Seared Scallops with Snow Peas and Orange. (Metro Creative/ special to west hawaii today)

The 40 days (excluding Sundays) that comprise the Lenten season traditionally require abstaining from meats and other rich foods on key days during this sacred time on the Christian calendar. The faithful move to more humble foods as they choose to be reverent and focus on Jesus’s sacrifices. Simple meals of vegetables and fish tend to be staples in Christian households this time of year. When seafood is not the typical first choice for families, it could be challenging to come up with new ways to prepare fish, crustaceans and more. Those who have exhausted their fillets and salmon steak options can look to scallops for inspiration.

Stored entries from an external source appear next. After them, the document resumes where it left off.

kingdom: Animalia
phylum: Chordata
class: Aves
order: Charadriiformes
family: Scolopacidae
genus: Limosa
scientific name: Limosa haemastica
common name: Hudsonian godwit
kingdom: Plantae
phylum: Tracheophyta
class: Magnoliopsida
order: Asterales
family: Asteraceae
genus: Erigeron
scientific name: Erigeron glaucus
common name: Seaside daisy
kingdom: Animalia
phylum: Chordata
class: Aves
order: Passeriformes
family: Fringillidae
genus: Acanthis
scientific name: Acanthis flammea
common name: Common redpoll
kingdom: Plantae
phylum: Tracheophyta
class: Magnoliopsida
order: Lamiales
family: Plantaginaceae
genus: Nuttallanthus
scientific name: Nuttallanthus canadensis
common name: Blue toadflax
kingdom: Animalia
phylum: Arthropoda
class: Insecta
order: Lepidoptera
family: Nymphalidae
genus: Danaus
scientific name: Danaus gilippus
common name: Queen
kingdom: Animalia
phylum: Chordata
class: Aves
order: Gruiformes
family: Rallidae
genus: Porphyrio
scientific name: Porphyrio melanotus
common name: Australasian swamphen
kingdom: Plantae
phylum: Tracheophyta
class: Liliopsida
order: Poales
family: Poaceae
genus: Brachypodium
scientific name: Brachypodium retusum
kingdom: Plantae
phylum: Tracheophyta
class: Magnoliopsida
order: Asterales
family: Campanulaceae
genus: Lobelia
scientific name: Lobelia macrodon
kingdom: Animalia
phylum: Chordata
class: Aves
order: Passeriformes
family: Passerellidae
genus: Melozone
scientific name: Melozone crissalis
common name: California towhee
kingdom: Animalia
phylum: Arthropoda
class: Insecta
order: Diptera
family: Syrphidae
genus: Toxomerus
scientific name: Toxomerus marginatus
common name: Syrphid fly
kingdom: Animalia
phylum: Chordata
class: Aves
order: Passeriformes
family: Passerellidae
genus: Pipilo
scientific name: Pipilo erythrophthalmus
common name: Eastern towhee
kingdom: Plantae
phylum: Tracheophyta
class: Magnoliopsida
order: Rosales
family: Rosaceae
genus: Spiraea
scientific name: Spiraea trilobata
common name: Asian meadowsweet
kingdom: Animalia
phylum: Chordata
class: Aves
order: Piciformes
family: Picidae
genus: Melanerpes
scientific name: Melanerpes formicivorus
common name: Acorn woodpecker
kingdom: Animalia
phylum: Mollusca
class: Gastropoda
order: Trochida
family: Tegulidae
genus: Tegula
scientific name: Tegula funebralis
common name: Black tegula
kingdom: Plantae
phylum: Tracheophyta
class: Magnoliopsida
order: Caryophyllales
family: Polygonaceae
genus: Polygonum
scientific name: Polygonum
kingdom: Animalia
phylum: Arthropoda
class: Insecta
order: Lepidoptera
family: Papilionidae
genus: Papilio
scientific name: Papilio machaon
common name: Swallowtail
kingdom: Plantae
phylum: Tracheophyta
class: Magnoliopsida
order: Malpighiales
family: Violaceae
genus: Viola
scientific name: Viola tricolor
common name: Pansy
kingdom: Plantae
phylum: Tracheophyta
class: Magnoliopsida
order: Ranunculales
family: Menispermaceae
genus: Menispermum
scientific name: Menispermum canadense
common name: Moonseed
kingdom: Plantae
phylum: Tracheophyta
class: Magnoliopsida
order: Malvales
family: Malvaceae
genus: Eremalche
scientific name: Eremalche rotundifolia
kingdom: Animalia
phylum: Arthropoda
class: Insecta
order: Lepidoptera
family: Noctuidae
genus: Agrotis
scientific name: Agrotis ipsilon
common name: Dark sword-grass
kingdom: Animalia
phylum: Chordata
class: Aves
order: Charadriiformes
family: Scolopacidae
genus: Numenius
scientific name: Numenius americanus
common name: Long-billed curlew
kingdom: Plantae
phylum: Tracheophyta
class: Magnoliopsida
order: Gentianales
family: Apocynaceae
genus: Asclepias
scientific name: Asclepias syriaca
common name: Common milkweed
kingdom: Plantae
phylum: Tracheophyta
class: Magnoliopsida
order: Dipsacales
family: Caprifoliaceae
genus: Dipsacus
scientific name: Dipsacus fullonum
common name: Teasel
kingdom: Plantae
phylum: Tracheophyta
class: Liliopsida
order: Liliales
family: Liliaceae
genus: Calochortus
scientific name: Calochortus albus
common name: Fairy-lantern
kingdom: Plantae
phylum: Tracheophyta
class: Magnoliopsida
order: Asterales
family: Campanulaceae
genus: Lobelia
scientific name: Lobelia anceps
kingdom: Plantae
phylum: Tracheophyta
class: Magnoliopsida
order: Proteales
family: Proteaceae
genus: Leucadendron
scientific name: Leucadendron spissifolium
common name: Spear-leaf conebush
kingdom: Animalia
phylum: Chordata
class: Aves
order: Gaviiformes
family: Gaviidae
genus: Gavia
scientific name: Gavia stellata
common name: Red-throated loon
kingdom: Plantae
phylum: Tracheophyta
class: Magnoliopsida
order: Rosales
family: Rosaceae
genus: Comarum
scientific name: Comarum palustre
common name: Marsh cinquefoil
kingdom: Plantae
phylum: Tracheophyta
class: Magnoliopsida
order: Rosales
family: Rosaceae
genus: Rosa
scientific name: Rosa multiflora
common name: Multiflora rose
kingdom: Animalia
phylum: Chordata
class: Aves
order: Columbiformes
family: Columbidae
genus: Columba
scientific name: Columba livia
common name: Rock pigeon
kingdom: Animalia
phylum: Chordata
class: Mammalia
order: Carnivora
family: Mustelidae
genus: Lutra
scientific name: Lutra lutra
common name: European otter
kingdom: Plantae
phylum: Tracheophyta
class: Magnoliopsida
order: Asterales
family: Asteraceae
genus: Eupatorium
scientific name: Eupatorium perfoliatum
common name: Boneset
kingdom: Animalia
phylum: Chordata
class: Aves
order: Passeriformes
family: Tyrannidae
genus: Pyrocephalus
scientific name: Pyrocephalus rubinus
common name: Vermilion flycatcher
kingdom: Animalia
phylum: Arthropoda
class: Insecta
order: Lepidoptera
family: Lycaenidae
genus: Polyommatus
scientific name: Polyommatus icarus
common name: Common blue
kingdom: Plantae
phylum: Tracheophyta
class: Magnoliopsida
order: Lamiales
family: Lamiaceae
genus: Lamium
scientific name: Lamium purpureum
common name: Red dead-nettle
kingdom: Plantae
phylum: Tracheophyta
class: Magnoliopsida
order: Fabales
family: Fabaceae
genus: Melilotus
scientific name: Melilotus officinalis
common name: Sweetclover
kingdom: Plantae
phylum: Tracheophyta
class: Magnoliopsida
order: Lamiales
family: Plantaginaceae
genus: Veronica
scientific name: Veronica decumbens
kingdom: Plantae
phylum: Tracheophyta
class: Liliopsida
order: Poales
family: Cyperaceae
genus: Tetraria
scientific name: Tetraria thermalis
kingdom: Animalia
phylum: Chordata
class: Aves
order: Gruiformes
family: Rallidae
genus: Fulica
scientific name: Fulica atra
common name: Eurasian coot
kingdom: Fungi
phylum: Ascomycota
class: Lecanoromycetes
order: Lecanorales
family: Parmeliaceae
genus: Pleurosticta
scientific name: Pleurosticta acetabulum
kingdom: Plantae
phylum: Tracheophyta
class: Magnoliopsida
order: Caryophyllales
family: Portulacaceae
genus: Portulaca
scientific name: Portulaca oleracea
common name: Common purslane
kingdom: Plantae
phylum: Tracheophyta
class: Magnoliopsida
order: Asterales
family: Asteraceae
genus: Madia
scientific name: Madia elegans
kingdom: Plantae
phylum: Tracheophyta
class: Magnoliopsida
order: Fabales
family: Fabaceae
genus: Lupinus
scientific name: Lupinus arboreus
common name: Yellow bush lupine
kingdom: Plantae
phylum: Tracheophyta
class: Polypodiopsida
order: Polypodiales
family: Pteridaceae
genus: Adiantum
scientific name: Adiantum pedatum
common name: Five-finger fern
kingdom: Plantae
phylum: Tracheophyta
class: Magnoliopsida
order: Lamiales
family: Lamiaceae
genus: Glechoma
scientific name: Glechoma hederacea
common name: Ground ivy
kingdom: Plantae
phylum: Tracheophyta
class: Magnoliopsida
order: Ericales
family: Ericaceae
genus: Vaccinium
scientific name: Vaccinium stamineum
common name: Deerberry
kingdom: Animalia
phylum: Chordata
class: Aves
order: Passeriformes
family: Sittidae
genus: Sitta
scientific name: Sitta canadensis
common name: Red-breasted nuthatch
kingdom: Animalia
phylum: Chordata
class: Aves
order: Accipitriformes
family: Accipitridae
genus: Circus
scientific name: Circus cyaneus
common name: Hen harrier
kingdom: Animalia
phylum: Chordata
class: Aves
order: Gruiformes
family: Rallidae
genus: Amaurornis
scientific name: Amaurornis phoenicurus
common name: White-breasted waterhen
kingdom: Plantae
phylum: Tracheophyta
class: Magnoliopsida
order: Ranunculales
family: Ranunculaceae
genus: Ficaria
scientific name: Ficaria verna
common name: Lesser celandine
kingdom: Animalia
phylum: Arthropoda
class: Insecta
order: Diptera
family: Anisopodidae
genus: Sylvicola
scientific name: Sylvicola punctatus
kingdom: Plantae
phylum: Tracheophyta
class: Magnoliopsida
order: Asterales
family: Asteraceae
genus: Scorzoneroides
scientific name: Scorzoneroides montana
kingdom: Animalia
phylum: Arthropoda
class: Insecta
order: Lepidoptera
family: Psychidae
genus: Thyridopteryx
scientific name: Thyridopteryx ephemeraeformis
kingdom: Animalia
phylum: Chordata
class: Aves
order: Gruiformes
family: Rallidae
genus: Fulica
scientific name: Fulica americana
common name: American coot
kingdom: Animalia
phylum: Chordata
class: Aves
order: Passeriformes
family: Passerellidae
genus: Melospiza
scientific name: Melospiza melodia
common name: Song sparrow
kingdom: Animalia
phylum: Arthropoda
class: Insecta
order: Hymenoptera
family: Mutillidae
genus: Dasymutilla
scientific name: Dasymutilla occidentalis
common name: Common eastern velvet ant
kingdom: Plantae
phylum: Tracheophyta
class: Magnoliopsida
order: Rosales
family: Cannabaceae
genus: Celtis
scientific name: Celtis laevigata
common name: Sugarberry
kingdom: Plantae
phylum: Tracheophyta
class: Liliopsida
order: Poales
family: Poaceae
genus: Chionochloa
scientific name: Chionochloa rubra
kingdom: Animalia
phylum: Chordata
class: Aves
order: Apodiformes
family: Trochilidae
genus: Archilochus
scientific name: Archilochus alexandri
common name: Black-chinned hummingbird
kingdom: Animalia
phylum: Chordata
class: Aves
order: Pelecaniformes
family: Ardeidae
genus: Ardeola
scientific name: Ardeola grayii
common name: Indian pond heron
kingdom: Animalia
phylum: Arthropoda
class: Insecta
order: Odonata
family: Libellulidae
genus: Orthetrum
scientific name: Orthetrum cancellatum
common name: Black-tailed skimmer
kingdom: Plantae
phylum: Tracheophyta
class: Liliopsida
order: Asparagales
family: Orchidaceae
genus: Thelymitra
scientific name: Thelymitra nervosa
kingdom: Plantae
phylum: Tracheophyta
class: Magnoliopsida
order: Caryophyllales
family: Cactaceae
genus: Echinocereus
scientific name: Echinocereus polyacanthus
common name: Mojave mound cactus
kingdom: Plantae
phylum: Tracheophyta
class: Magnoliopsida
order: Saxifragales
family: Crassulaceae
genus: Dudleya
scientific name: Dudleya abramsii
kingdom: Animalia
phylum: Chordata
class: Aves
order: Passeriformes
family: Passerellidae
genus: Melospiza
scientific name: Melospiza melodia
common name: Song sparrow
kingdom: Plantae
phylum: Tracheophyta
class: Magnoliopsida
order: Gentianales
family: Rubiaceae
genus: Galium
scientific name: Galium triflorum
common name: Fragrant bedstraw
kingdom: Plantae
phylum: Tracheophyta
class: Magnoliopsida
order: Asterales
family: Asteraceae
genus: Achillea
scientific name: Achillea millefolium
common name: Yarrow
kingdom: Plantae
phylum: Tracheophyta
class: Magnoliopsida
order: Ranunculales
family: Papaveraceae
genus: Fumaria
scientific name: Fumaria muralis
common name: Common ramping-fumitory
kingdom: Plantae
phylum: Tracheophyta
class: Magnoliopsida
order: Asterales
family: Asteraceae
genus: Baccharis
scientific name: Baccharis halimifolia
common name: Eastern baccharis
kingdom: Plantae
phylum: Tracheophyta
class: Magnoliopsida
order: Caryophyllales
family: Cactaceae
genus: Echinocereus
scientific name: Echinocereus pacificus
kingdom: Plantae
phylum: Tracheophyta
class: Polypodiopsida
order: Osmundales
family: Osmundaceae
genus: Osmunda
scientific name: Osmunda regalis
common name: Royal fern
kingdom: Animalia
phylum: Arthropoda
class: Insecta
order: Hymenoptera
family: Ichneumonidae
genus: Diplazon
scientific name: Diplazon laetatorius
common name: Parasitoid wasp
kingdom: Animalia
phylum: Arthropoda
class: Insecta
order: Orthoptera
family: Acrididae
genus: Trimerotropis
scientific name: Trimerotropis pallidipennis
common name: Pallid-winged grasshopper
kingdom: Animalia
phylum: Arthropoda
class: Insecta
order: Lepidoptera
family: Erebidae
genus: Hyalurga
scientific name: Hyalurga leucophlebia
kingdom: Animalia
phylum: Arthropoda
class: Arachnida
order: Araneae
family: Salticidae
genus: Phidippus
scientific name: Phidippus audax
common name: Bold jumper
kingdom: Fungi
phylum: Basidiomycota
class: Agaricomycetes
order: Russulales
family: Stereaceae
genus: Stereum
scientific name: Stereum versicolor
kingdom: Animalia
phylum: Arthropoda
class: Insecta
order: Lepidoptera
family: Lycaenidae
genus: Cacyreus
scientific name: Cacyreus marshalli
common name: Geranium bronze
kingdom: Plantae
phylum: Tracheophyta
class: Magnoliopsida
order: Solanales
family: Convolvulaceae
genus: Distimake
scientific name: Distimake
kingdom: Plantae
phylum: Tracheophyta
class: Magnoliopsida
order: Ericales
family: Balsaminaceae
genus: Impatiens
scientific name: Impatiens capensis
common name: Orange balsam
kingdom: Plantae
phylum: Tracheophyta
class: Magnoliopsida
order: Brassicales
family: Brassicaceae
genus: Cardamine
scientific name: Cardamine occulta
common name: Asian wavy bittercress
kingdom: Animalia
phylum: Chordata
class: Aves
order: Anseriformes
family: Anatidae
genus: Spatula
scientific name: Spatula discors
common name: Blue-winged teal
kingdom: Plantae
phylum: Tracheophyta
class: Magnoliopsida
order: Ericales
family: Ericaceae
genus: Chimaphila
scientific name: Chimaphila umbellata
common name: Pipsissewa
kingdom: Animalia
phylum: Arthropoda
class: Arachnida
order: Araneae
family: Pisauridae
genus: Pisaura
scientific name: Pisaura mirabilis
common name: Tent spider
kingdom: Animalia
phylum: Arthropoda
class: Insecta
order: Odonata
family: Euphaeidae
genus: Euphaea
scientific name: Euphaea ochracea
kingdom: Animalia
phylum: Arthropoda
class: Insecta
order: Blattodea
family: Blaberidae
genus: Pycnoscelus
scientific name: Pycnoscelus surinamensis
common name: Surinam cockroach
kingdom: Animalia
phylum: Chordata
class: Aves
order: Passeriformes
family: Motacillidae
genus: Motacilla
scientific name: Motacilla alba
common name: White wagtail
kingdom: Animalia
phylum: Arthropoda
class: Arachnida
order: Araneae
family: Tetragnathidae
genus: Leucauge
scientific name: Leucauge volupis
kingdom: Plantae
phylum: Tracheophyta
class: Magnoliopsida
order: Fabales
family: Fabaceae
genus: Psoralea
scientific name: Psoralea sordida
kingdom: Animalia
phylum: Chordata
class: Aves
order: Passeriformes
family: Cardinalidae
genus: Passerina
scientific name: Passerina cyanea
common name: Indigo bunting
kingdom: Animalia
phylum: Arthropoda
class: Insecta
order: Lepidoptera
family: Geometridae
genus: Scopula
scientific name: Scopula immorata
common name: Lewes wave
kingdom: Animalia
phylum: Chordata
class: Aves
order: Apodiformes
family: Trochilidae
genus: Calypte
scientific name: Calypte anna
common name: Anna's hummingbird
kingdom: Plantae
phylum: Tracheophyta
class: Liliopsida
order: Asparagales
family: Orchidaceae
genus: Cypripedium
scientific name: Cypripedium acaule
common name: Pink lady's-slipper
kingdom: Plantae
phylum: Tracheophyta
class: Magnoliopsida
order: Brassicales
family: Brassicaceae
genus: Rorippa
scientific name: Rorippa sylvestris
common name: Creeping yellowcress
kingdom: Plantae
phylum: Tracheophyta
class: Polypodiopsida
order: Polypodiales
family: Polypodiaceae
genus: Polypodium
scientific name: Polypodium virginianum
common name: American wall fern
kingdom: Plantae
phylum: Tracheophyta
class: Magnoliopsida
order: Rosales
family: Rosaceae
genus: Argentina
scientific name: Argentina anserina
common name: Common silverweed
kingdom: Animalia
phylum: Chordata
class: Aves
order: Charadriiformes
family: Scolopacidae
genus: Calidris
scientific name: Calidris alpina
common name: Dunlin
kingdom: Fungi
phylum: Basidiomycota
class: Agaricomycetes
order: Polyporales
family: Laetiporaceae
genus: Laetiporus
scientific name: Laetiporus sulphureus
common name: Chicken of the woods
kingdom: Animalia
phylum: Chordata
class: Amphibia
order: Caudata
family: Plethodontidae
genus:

Scallops are a species of marine bivalve mollusk that come in “bay” and “sea” varieties. The large muscle inside of the scallop, which can sometimes be 2 inches in sea scallops, is cooked and eaten. Bay scallops, which are harvested from the shallow waters of East Coast estuaries and bays, are roughly one-third the size of sea scallops. Bay scallops tend to be more tender than sea scallops, but both can be delicious when prepared correctly. In certain instances, manufacturers will produce “faux” scallops, which actually are chunks cut from certain sharks and stingrays. This recipe for “Seared Scallops with Snow Peas and Orange” from “Real Simple Dinner Tonight: Done!” (Time Home Entertainment) from the Real Simple Kitchen can be a tasty, unique meal when other fish dinners have already been tried. Seared Scallops with Snow Peas and Orange Serves 4 1 cup couscous 1 tablespoon plus 2 teaspoons olive oil 16 sea scallops (about 11⁄2 pounds) Kosher salt and black pepper 4 strips orange zest (removed with a vegetable peeler), thinly sliced 1⁄4 pound snow peas, trimmed and halved lengthwise Cook the couscous according to the package directions. Meanwhile, heat 2 teaspoons of the oil in a large nonstick skillet over medium-high heat. Pat the scallops dry, season with 1⁄4 teaspoon each salt and pepper, and cook until opaque throughout, 2 to 3 minutes per side. Transfer to a plate and cover to keep warm. Wipe out the skillet. Heat the remaining tablespoon of oil in the skillet over medium-high heat. Add the orange zest, snow peas, and 1⁄4 teaspoon each salt and pepper and cook, tossing frequently, until the snow peas are just tender, about 2 minutes. Serve with the scallops and couscous.